Solon, l'un des sept sages, qui chanta les attraits des jeunes garçons et fut amoureux de Pisistrate, se maria et eut deux fils. Socrate dont le nom même évoque l'amour éphébique, fut le mari de Xantippe et en eut progéniture. Alcibiade, célèbre par le nombre de ses amants comme par sa beauté, fut amoureux fou d'Aspasie. Sophocle se faisait voler son manteau par un jeune garçon dans un bosquet d'Athènes, mais fut deux fois époux et deux fois père. Alexandre aimait Ephestion et épousa Roxane. Démosthène entretenait sous le toit conjugal le jeune Cnosion, Eschine se vante, dans une de ses harangues, « de fréquenter les gymnases et d'être l'amant de plusieurs jeunes Athéniens » ; dans une autre, il parle des trois enfants que lui a donnés la fille de Philodème.

Cet heureux équilibre qui fut celui des Grecs, fut également celui des Romains. Là aussi, nous voyons César « le mari de toutes les femmes et la femme de tous les maris », comme, du reste, ses rivaux Antoine et Pompée. Cicéron, deux fois époux et deux fois père, tel Sophocle, aimait son secrétaire Tiron. Auguste, époux de Livie, aimait « les petits garçons au visage et au bavardage agréables ». Horace chanta Ligurinus non moins que ses maîtresses et nous avoue qu'il a éprouvé de « furieuses ardeurs pour mille filles, pour mille garçons ».

Mille puellarum, puerorum mille furores.

(Il nous dit aussi plus crûment qu'il suffit, dans les occasions pressantes, d'avoir sous la main « un esclave ou une servante »).

Catulle se partageait entre Juventius et Lesbie ; Tibulle, entre Marathus et Glycère. Arrêtons la liste au divin Pétrone : tous, absolument tous les personnages masculins du Satyricon, immortel bréviaire de l'amour antique, sont ambidextres. Le plus jeune même, l'aimable Giton, n'échappe pas à cette loi : sortant des bras de ses deux amoureux, Encolpe et Ascylte, il accueille volontiers les caresses de la petite Pannychis – sine dubio, non repugnaverat puer.

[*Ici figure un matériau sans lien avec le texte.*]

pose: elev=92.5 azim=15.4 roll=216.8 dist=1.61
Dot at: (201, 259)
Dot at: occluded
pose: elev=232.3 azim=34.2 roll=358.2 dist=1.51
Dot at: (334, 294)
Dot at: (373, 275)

Mais l'amour antique n'est-il pas aussi l'amour moderne ? Aucun de ceux qui ont illustré d'une manière quelconque la cause qui nous est chère, n'a été sans expérimenter l'autre sexe : Michel-Ange et Raphaël, Shakespeare et Molière, Henri III et Monsieur, Tolstoï et Wilde — n'allons pas plus avant.

« Guérir l'âme par les sens, guérir les sens par l'âme », recommandait Wilde. Laissons notre âme dans le sexe de notre choix, mais apaisons-la dans l'un et l'autre, pourvu que ce soit « en beauté », comme voulait Platon.

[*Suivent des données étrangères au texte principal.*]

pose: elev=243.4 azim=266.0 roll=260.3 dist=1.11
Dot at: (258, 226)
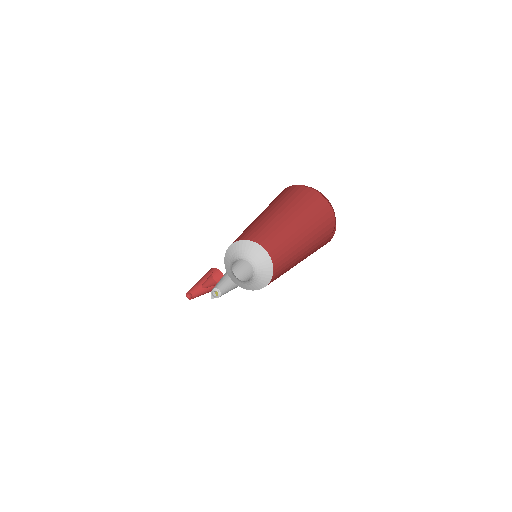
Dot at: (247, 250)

Cet été, en Italie, on entendait chanter, siffler, seriner partout la chanson Guaglione, dernier grand succès napolitain. Baudry et moi, nous rencontrant à Naples, souriions de cheminer aux accents de ce refrain. Guaglione, on le sait, veut dire « gamin » — gamin de Naples — et la tendresse des paroles était troublante. J'allai, plus tard, en Sicile et y retrouvai, naturellement, la chanson, mais avec une variante : Guaglione y était devenu Guagliona. Le « gamin » s'était changé en « gamine », comme certains traducteurs d'autrefois changeaient Juventius, Ligurinus et Marathus en Juventie, Ligurine et Marathe. Je suis bien éloigné d'approuver ces métamorphoses, que j'ai raillées dans un de mes livres. Mais ce n'est pas en les réprouvant que l'on supprimera le mot fâcheux d'inversion : on le supprimera en aimant tour à tour Guaglione et Guagliona, Marathe et Marathus.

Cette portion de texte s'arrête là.